DATA
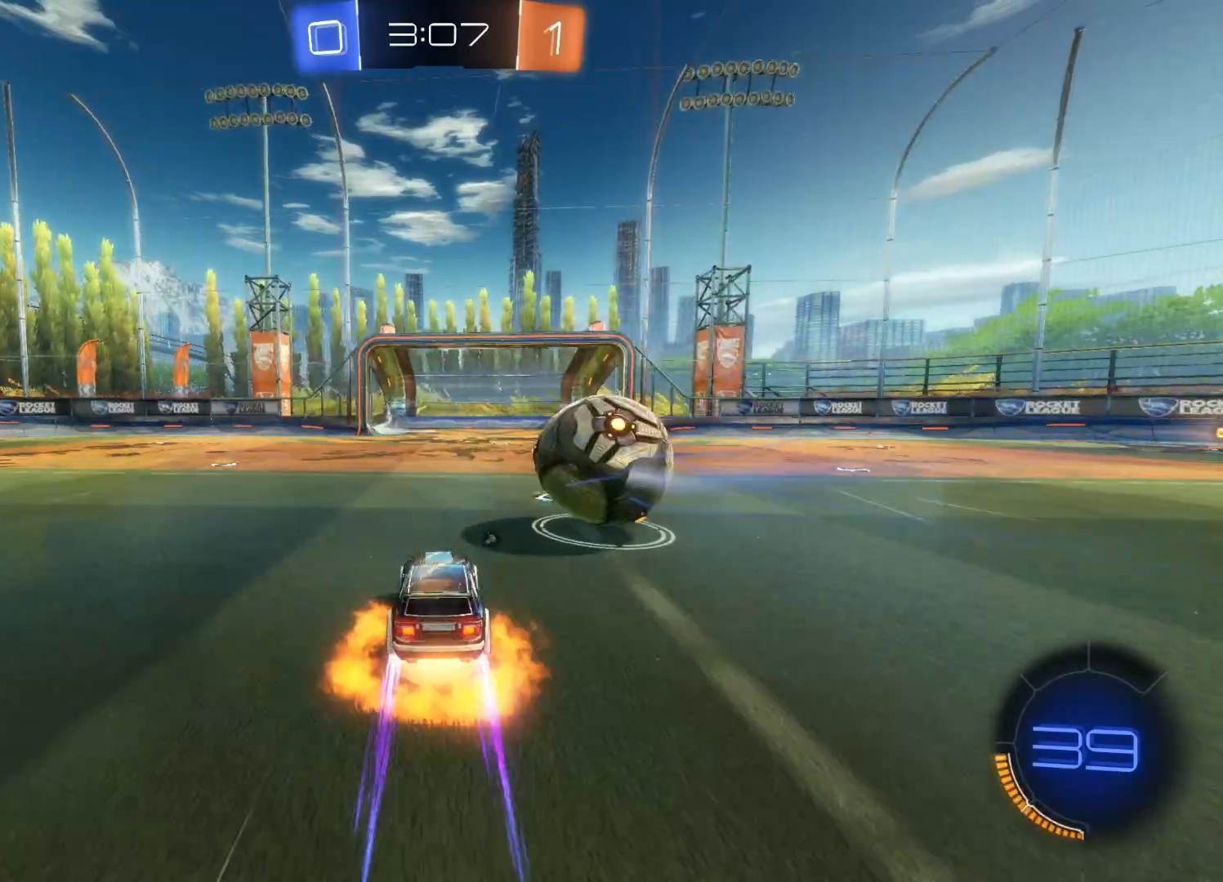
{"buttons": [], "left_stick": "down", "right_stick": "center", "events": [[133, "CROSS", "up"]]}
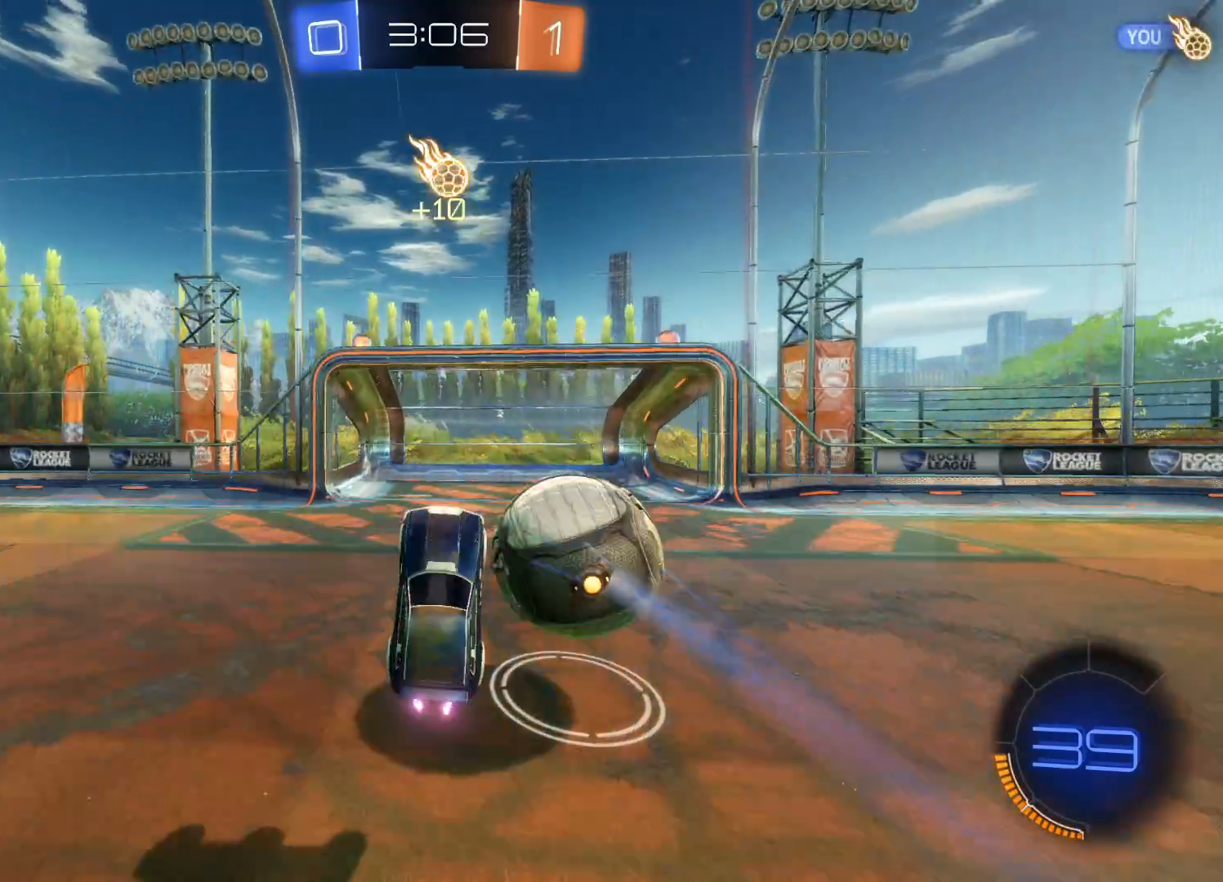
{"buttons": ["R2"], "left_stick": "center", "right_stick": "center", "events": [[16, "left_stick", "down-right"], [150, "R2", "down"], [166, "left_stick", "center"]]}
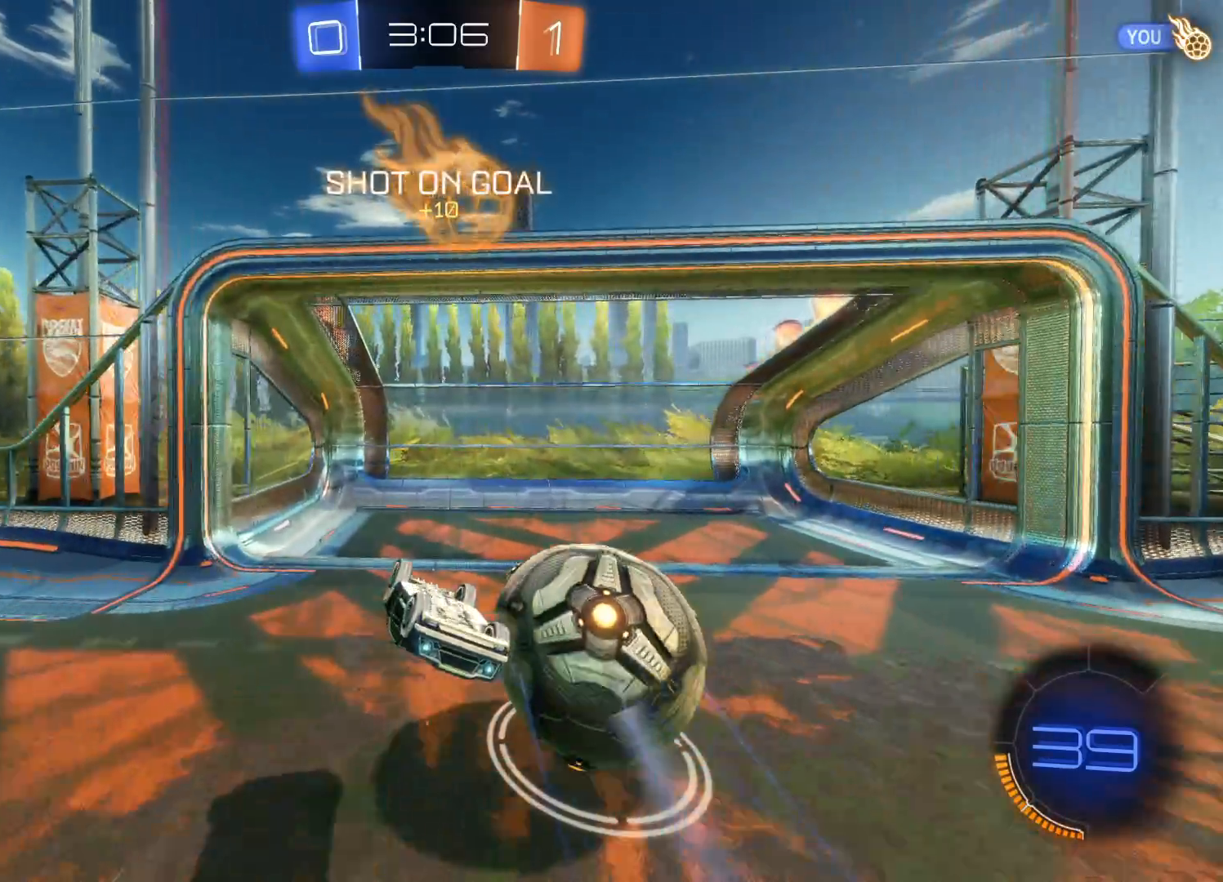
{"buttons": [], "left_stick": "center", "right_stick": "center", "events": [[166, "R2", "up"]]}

WHAT YOU HAVE TO DO
Copy out every line of the material above that mentions the word "down".

RESULT FOR THIS EXERCISE
{"buttons": [], "left_stick": "down", "right_stick": "center", "events": [[133, "CROSS", "up"]]}
{"buttons": ["R2"], "left_stick": "center", "right_stick": "center", "events": [[16, "left_stick", "down-right"], [150, "R2", "down"], [166, "left_stick", "center"]]}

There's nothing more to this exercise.